John Onimisi Obidi's Epistemological Departure from Paul Tillich's "Courage to Be": Obidi's Ontological Courage in His Willingness and Audacity to Pursue New Research Beyond the Traditional Foundations of Modern Theoretical Physics
The Epistemological Departure of Obidi’s Ontological Courage
John Onimisi Obidi's departure from Paul Tillich's concept of "The Courage to Be" lies in his exploration of the courage to rethink existence itself. Obidi's Theory of Entropicity (ToE) proposes a radical re-constitution of physical ontology, where entropy is not merely a statistical residue but a fundamental dynamical field. This shift requires a form of conceptual bravery, moving beyond the traditional pillars of modern physics to embrace entropy as the substrate from which all other physical structures emerge.
Obidi's work challenges long-standing assumptions about the nature of the universe, suggesting that the universe is structured by entropic curvature rather than geometric or particulate primitives. This reorientation demands a readiness to follow mathematical and logical consequences, even when they overturn deeply held scientific intuitions. Obidi's approach is distinct from Tillich's, who focused on the courage to affirm one's being in the face of existential threats.
Obidi's focus is on epistemic bravery, the readiness to follow the implications of entropic dynamics, which may contradict centuries of accumulated intuition. This shift does not diminish Tillich's insight; it extends it, offering a new perspective on the courage to exist and rethink existence.
Core Tenets of Obidi's Ontological Courage
- Abandoning Spacetime Primitives: It requires the readiness to step outside conventional views of spacetime to propose radical alternatives, such as those found in his Theory of Entropicity.
- Questioning Entrenched Structures: It involves a bold willingness to question "entrenched primitives" that have long governed scientific and philosophical thought.
- Intellectual Independence: The concept emphasizes independent research and the "courage to be" in an intellectual sense—affirming one's own theoretical findings even when they conflict with established academic consensus. [1, 2, 3, 4, 5, 6]
Comparison with Traditional Ontological Courage
- Tillich's "Courage to Be": Tillich defines it as the universal self-affirmation of one's being in spite of "non-being" (death, meaninglessness, or guilt).

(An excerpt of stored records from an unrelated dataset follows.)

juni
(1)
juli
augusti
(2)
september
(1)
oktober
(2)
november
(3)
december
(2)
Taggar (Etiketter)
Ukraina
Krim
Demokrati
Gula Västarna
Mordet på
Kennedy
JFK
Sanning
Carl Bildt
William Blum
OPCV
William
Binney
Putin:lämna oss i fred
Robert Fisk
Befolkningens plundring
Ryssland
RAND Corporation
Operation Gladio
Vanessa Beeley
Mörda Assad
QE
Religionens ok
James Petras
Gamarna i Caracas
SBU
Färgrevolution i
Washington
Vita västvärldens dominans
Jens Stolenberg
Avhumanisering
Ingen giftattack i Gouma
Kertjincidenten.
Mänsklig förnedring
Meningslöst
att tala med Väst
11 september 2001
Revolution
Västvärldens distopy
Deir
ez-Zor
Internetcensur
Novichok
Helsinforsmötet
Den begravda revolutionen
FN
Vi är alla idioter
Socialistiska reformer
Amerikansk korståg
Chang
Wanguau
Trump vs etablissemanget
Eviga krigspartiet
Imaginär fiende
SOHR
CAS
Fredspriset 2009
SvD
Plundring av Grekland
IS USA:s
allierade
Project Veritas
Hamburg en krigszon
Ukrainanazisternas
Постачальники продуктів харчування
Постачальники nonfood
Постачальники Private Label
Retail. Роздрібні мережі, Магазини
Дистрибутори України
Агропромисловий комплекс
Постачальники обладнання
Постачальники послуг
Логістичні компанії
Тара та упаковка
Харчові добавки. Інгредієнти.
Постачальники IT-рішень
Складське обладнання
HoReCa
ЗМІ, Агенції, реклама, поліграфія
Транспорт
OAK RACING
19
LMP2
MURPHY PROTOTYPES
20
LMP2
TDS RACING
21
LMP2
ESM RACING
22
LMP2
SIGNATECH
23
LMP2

- Obidi's Departure: Obidi adapts this existential self-affirmation into a specific epistemological tool, where the researcher must have the "courage" to dismantle their own fundamental understanding of reality to discover deeper entropic laws. [4, 6, 8, 10, 11]
- Questioning Entrenched Primitives: It represents the boldness to re-examine fundamental assumptions, such as treating spacetime as a fundamental backdrop rather than an emergent phenomenon.
- The Entropic Shift: Obidi proposes shifting the foundation of reality from geometrical spacetime to entropic field dynamics, where geometry and fields emerge from an underlying, irreversible informational structure.
- Independent Formulation: His approach is noted for being an independent, rigorous research effort that challenges mainstream, established perspectives to propose a new, unified, and "entropicity"-driven framework.
- Action-as-Entropy: Obidi's framework, in conjunction with John Haller’s work, reinterprets physical action itself as entropic, suggesting a "de Broglie–Haller–Obidi" evolution of physics. [1, 2, 3, 4, 5, 6, 7]
- An analysis of the "Obidi Action" and "Vuli-Ndlela Integral."
- How this theory compares to conventional quantum gravity.
- The specific experimental predictions of the Theory of Entropicity (ToE).